--- Aim of the task ---
The answer is to be the lines below that lie between the line holding "middle pip: (96, 140)" and the line holding "index tip: (233, 295)", inclusive, transcribed exactly and free of pictures.

======== Records for this task ========

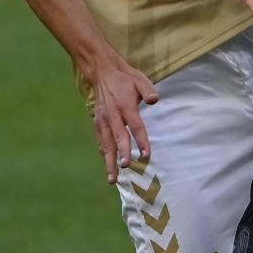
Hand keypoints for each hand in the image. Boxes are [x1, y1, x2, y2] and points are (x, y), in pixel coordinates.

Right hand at [92, 63, 159, 183]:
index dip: (141, 141)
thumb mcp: (140, 79)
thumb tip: (155, 100)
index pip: (136, 126)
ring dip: (109, 161)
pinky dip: (103, 154)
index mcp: (125, 105)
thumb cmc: (126, 78)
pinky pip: (100, 141)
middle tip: (125, 167)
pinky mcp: (97, 122)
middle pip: (118, 137)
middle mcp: (113, 115)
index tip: (146, 155)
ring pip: (106, 144)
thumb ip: (148, 90)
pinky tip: (107, 166)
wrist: (103, 73)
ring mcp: (103, 120)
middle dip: (122, 153)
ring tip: (112, 179)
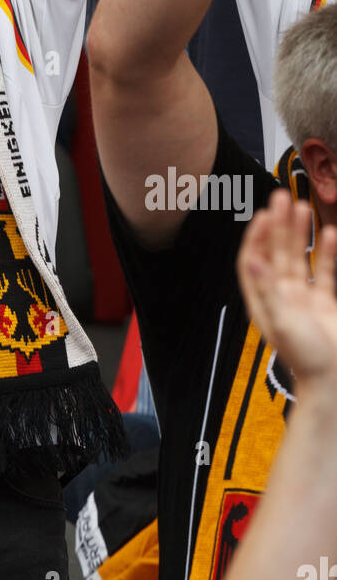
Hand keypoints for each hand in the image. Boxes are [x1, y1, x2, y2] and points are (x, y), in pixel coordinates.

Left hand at [238, 192, 336, 388]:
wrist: (334, 382)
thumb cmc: (306, 357)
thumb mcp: (281, 319)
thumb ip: (267, 287)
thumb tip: (251, 256)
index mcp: (264, 301)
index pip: (253, 260)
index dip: (256, 236)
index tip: (263, 214)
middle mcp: (282, 297)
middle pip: (277, 252)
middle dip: (280, 225)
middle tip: (282, 197)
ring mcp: (305, 300)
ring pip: (301, 259)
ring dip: (302, 234)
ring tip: (304, 207)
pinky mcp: (326, 305)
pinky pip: (326, 274)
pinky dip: (328, 254)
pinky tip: (330, 235)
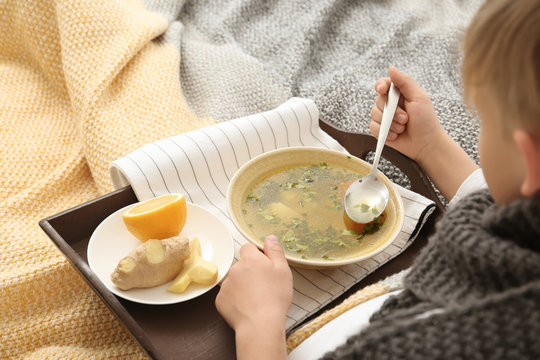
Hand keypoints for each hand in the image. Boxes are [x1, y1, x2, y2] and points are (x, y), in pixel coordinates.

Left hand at [216, 235, 292, 359]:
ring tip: (256, 299)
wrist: (260, 324)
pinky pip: (228, 296)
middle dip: (249, 272)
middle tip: (263, 285)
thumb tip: (270, 237)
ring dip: (242, 285)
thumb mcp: (283, 270)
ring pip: (234, 280)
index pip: (248, 248)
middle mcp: (235, 269)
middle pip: (241, 265)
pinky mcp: (220, 300)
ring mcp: (225, 285)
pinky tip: (246, 307)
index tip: (264, 266)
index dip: (257, 255)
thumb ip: (275, 250)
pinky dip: (235, 300)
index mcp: (250, 259)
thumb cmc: (275, 297)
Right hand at [369, 66, 446, 164]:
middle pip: (378, 100)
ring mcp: (384, 118)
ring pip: (374, 115)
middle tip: (405, 118)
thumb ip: (405, 82)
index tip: (383, 90)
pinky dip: (385, 132)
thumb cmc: (426, 121)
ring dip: (390, 123)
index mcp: (399, 94)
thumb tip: (391, 68)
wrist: (425, 144)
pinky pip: (373, 128)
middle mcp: (390, 104)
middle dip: (392, 111)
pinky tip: (396, 135)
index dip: (380, 86)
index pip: (383, 84)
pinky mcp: (380, 130)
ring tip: (402, 128)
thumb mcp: (419, 98)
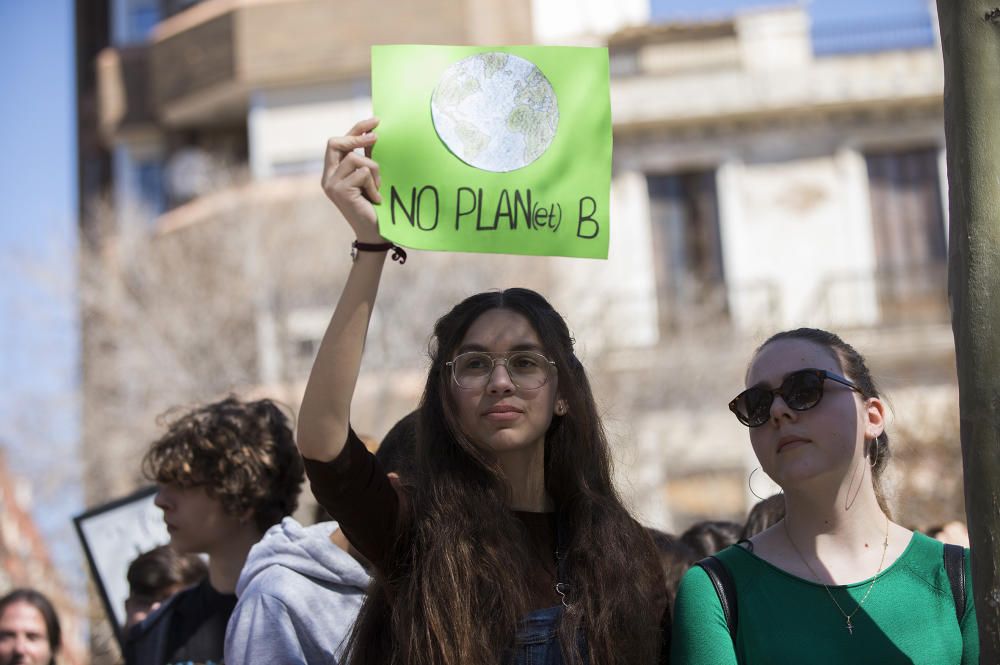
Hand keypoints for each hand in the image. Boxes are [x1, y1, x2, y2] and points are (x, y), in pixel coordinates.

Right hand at [322, 117, 385, 242]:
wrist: (376, 234)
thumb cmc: (376, 206)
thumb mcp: (371, 178)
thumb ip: (368, 158)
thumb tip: (375, 133)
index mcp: (333, 172)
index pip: (339, 142)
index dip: (356, 129)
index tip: (375, 121)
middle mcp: (327, 177)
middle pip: (335, 143)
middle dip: (357, 138)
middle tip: (376, 137)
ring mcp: (331, 185)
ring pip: (355, 159)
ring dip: (373, 171)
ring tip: (377, 189)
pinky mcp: (339, 192)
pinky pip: (361, 174)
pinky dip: (373, 184)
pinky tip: (375, 199)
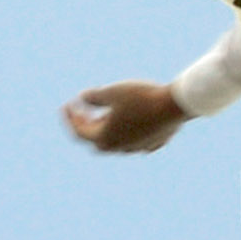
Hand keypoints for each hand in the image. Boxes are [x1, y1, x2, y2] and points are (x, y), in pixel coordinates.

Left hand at [64, 81, 188, 154]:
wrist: (173, 106)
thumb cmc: (140, 97)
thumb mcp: (112, 91)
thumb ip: (94, 97)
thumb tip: (83, 98)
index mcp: (105, 138)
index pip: (80, 131)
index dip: (71, 118)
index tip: (67, 104)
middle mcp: (119, 148)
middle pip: (96, 140)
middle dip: (87, 124)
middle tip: (83, 110)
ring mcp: (137, 148)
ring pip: (116, 142)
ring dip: (107, 128)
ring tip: (105, 113)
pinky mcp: (153, 143)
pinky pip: (135, 140)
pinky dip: (127, 130)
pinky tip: (130, 121)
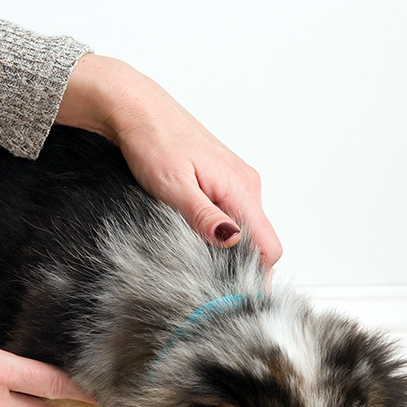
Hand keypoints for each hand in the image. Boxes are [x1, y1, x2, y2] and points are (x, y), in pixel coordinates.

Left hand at [56, 54, 281, 268]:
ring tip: (198, 260)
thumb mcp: (173, 187)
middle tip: (209, 285)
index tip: (233, 295)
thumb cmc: (152, 141)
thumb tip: (232, 240)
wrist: (137, 111)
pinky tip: (195, 235)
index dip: (256, 275)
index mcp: (241, 188)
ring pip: (246, 229)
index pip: (269, 247)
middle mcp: (246, 185)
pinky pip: (233, 215)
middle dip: (240, 266)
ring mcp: (236, 182)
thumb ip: (204, 216)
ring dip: (228, 249)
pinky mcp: (222, 181)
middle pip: (260, 242)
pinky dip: (220, 232)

========

--- Answer box ---
middle pip: (96, 140)
middle dip: (87, 124)
middle tip: (83, 110)
ring mcp: (137, 148)
ring pip: (116, 142)
ring dip: (107, 128)
ring tip: (105, 113)
pinky mcp: (153, 143)
pinky pip: (135, 140)
pinky dip: (127, 130)
pinky tip: (130, 121)
Hand keypoints for each hand in the image. Boxes are [x1, y1, x2, y2] and points are (x, y), in pixel coordinates.

Left hand at [56, 54, 281, 268]:
ring tip: (198, 260)
thumb mcp: (173, 187)
middle tip: (209, 285)
index tip: (233, 295)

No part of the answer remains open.